··· Data shown

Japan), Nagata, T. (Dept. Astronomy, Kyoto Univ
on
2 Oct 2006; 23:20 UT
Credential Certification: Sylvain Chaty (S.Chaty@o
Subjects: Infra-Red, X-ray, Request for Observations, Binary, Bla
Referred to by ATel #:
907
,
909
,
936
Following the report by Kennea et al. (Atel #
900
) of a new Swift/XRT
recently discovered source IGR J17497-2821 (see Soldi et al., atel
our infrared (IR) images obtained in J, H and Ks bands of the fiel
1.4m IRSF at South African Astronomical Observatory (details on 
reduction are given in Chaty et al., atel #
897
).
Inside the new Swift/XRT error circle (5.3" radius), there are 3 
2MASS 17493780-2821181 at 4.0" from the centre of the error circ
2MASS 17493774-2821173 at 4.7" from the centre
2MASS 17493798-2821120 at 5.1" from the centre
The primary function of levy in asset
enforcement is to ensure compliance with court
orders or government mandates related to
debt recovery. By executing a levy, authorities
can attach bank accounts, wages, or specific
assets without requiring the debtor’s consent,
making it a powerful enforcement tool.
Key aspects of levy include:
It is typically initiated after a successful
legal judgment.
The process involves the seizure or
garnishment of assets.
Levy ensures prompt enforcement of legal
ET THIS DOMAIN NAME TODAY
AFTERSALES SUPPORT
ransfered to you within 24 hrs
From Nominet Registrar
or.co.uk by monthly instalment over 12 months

······
··· Data shown

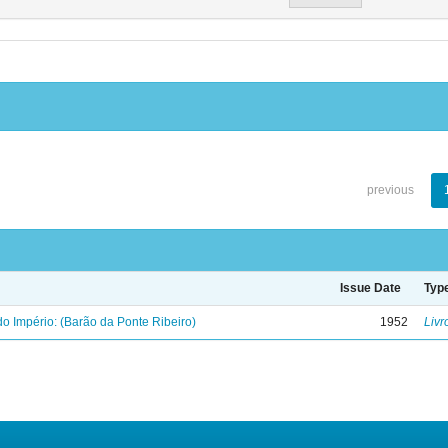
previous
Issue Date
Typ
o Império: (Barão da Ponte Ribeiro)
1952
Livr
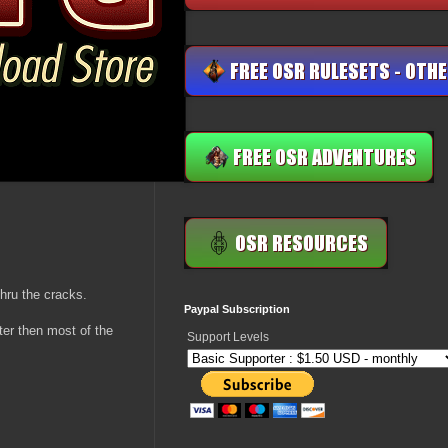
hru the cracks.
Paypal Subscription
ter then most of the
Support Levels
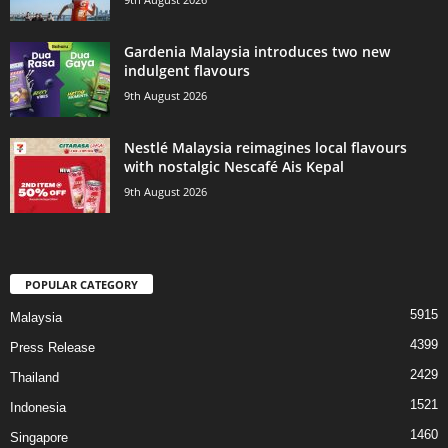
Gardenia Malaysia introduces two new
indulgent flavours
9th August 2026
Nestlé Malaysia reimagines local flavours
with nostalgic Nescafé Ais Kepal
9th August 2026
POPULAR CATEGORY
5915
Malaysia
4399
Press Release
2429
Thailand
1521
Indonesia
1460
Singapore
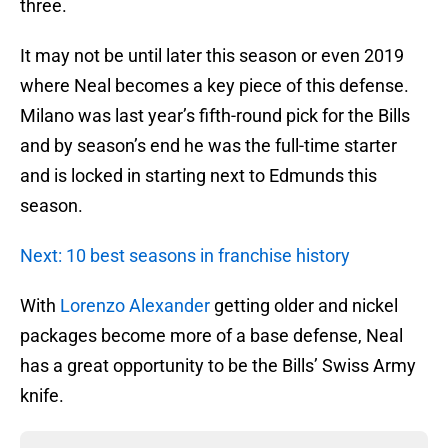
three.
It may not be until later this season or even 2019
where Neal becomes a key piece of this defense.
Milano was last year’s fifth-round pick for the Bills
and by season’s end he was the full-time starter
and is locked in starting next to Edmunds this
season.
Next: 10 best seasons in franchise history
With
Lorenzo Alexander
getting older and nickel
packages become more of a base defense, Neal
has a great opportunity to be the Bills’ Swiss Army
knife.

······

The answer is every line in the data where the word "Neal" appears.

where Neal becomes a key piece of this defense.
packages become more of a base defense, Neal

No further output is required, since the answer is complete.